**TEXTO DE ESTUDO:**

Vladimir Putin criou em torno de si uma aura de justiceiro e patriota aos olhos dos russos, mas ao que parece, os inimigos deste novo czar, criado nos porões da KGB, só têm como destino a prisão, o exílio ou a morte. Perseguindo os novos ricos que não estão do seu lado, interferindo na política da Ucrânia, Bielorússia e da Geórgia, esmagando a resistência chechena ele mantém sua popularidade. Os instigadores do racismo e da xenofobia nas ruas de Moscou pegam carona nessa onda.
Bernard Guetta na l’Express diz que Anna Politkovskaya era uma pedrinha atrapalhando essa imensa engrenagem de recuar no tempo. Ela é morta como morrem no outono estas últimas flores da primavera, vítimas do frio que chegará.

7 comments:

Anonymous said...

Fernando:
Parece até ser destino do povo russo viver sob regimes ditatoriais e sob governantes que prezam o poder, e só ele.
Os exemplos são muitos, mas nos chamados tempos modernos, era de se supor que isso não mais acontecesse.
E também que déssemos mais importância a fatos como esses. Só que a mídia ocidental está preocupa com outras coisas. A Rússi, já não comunista, não representa uma ameaça. Então, podem fazer, lá, o que bem entenderem.

Anonymous said...

Trabalho com russos ( antes eram árabes, agora do mundo todo!) com frequência. Os homens russos não seguram as mãos de mulheres para cumprimentá-las. Só dizem "oi", sem nos tocar. Foi uma surpresa quando fui a uma reunião e o presidente da empresa, um russo falando um inglês tão fluente que poderia ser confundido com americano nativo, se recusou a me tocar.
Eles não gostam de negros, não gostam de outros estrangeiros ( principalemnte se forem dos Balcans) não gostam disso, não gostam daquilo. Para se obter alguma coisa no aeroporto, tive que brigar. Fui maltratada por ser estrangeira. Senti na pele o peso do preconceito.
Putin não é o causador, creio. Ele é um reflexo. Não surpreende que seja o líder que é. As pessoas vêem nele o que querem, o que são. Não se pode culpá-lo ( não estou tentando absolvê-lo, porém, o fato de ser aceito nada tem a ver com semi-ditadura). Os russos são o resultado de sua história e Putin é o resultado de seu povo. APra eles funciona. Nós, com outros parâmetros, queremos que sejam como nós. Mas eles estão felizes.
Conversei com vários russos. Muitos, para surpresa minha, acham que a Rússia é o que há de melhor e que está melhorando, que vai ser o país do futuro.

Vamos ver.
Paula

Anonymous said...

**MATERIAL FORNECIDO:**
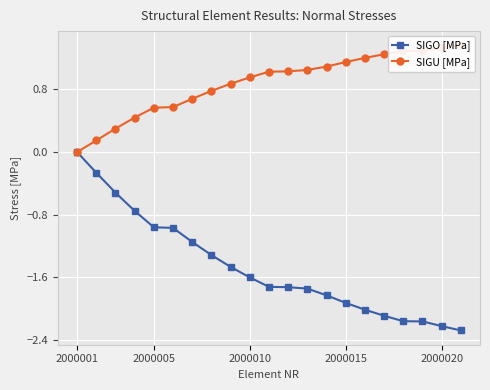

True or false: SIGO [MPa] has a value of -2.0 at 15.

True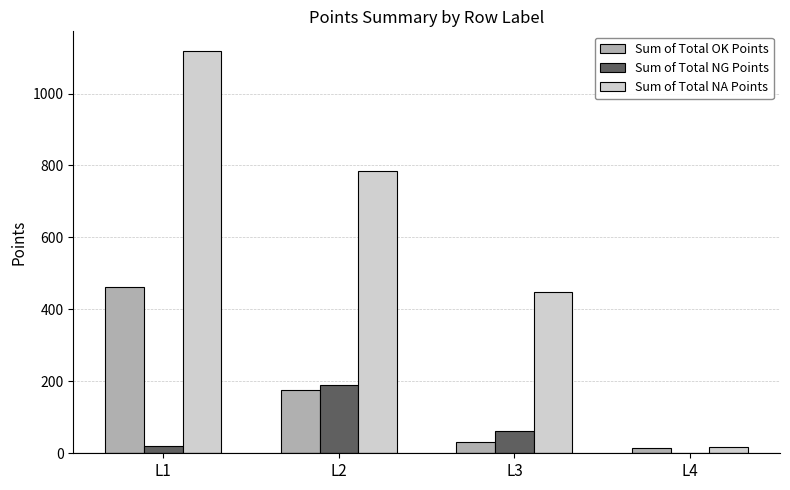

At which category is the sum across all series the highest?

L1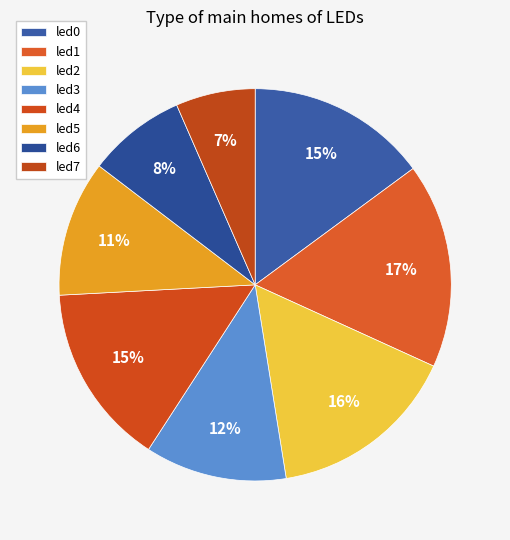

How much of the chart is everything except led0?

85.1%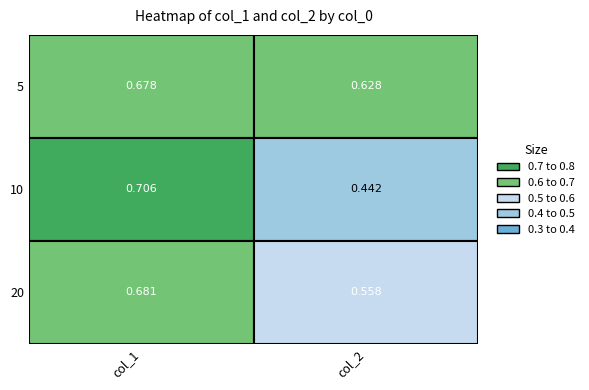

List the labels in order of 20 value, largest first.

0, 1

**ATIVIDADES:**
A – Reescreva de forma mais curta o parágrafo do texto de estudo que começa com "Vladimir Putin criou em torno de si", conservando os fatos principais.
B – Redigite, sem nenhuma alteração, o trecho do texto de estudo que vai de "Trabalho com russos" até "peso do preconceito.".

**RESPOSTAS POR ITEM:**
A – Putin, formado na KGB, construiu entre os russos a imagem de justiceiro e patriota, mas seus inimigos acabam na prisão, no exílio ou mortos. Ele mantém a popularidade perseguindo os novos ricos que não o apoiam, interferindo na política da Ucrânia, da Bielorússia e da Geórgia e esmagando a resistência chechena. Os instigadores do racismo e da xenofobia nas ruas de Moscou aproveitam essa onda.

B –
Trabalho com russos ( antes eram árabes, agora do mundo todo!) com frequência. Os homens russos não seguram as mãos de mulheres para cumprimentá-las. Só dizem "oi", sem nos tocar. Foi uma surpresa quando fui a uma reunião e o presidente da empresa, um russo falando um inglês tão fluente que poderia ser confundido com americano nativo, se recusou a me tocar.
Eles não gostam de negros, não gostam de outros estrangeiros ( principalemnte se forem dos Balcans) não gostam disso, não gostam daquilo. Para se obter alguma coisa no aeroporto, tive que brigar. Fui maltratada por ser estrangeira. Senti na pele o peso do preconceito.